The phrase “unlike in the past” implies that some Christians failed to practice Christ’s love in the past while ministering to those in question. I never heard anyone who throwing people in prison or executing them in the name of “ministering.” Some governments have illegalized lifestyle of LGBT people, although it is recently legalized in the USA. I do not think governments put them in prison in order to minister to them. Christians generally do not use the word “to minister” in that connotation. Beyond that, “Christ’s love” will bring the very opposite of what some may be afraid of what they alleged me of implying.
Love, as set forth and practiced by Jesus Christ our Lord and Savior, sums up the gospel. When a Jewish lawyer, who loved to condense and reduce the Law to its essential elements, asked Jesus which is the great commandment in the law, he responded: “You shall love the Lord your God . . . and your neighbor as yourself (Mt 22:34-40; Mk 12:28-34). While Jesus was quoting from the OT, he went further than what the lawyer had in mind.
While love in the OT, at least as understood and practiced by Jews, was selective and nationalistic, Christ’ love is not limited to members of one’s family and relatives—primitive meanings of love, nor to one’s immediate neighbors—emphasized characteristically by Jews and Muslims. But Jesus widens the idea of the neighbor to an unprecedented degree. His love is uniquely extended to one’s enemies (Mt 5:43-48; Lk 6:27-36). If the object of love is those one hates or dislikes—the Bible often mean this by “enemy”—Christ’s love helps the Christian overcome his or her self-love when encounters those in need, even if they belong to the group of one’s dislikes. Without practicing such a love no one deserves to inherit the eternal life (Luke 10:25-37).
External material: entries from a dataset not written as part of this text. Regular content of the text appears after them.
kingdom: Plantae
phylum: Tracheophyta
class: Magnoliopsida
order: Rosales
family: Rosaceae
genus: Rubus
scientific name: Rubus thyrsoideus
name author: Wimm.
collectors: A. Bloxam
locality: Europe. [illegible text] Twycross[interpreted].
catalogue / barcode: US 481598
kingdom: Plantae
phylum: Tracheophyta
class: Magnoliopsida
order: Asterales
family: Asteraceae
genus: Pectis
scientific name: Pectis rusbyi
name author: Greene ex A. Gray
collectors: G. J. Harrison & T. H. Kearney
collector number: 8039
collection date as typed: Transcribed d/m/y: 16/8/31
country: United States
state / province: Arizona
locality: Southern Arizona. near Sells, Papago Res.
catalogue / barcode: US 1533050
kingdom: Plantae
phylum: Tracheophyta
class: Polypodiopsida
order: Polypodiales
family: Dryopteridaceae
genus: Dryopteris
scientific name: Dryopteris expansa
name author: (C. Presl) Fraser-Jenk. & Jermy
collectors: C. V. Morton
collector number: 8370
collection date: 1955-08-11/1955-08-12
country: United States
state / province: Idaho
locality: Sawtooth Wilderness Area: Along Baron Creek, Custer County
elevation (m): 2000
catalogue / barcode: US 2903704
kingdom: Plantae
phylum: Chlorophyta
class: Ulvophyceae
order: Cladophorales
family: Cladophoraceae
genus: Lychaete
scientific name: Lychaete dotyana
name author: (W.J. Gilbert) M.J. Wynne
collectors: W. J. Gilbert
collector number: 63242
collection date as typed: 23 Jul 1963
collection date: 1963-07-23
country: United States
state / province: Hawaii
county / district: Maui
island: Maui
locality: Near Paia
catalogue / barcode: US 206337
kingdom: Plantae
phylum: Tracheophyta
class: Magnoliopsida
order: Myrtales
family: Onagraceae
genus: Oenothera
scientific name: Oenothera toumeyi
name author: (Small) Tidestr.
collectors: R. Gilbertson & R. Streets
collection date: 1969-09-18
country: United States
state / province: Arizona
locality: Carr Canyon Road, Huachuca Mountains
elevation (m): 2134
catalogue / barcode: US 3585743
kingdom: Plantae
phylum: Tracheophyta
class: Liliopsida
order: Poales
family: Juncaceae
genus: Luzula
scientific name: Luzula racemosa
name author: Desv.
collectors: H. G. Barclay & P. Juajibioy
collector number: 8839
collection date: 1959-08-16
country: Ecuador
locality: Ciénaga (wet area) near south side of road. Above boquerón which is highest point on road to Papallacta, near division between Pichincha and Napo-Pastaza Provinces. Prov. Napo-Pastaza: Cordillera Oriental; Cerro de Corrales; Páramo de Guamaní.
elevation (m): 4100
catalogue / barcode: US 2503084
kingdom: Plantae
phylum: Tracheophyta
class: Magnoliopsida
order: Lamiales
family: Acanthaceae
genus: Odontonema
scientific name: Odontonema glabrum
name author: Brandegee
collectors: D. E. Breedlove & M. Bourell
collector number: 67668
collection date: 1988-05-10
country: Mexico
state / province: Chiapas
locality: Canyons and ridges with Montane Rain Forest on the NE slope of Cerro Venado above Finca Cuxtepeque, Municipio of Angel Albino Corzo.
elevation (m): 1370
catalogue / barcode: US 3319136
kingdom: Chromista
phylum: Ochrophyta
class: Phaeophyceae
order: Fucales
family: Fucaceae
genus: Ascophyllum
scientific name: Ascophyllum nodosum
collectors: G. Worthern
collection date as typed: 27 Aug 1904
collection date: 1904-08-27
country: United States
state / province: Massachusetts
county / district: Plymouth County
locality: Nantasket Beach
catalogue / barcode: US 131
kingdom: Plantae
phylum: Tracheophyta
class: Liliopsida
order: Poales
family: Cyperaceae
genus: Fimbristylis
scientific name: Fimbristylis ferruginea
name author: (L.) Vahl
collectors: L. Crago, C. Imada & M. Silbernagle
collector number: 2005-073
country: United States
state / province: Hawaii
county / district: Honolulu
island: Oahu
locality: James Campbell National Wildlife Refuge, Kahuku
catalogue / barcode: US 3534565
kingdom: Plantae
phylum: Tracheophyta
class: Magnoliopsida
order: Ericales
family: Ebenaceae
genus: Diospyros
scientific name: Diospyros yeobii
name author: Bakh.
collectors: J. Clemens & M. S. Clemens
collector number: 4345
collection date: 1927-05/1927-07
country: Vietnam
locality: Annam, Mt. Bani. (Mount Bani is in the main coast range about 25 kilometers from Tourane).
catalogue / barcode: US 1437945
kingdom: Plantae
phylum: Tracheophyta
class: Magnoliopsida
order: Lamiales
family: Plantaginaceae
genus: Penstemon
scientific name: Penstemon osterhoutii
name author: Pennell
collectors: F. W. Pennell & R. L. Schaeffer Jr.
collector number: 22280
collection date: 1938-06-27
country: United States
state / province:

God’s love (love of Father, Son and Spirit in Trinitarian sense) is expressed in Jesus’ suffering and death on the cross. Christians should remember that the Son died to save sinners, never to encourage their sinful lifestyle (Rom 5:8). Jesus commends us: “Love each other as [in the way how] I have loved you. Greater love has no one than this, that one lay down his life for his friends “(Jn 15:12-3). This is the love style of Jesus Christ our Lord.
When the Christian speaks and practices Christ’s love—I do not use the term “agape” here because it is often used interchangeably in Greek Bible with human love, the emphasis lies on the Christian who loves, not the recipient of love, and on his or her willingness to sacrifice for the oppressed or marginalized who suffer in the society or world. Christ’s love is not for the self but for others. Some calls him the “Man for others.”
I hope this will clarify the point I was making in my earlier piece.
It appears the pro-homosexual marriage crowd leaps on the Uganda situation and tarnishes the entire African continent. Is this sound Christian logic? Upon further study, you’ll discover a Christian boom across Africa, with hundreds of thousands, perhaps millions, of new Christians discovering and growing in the faith.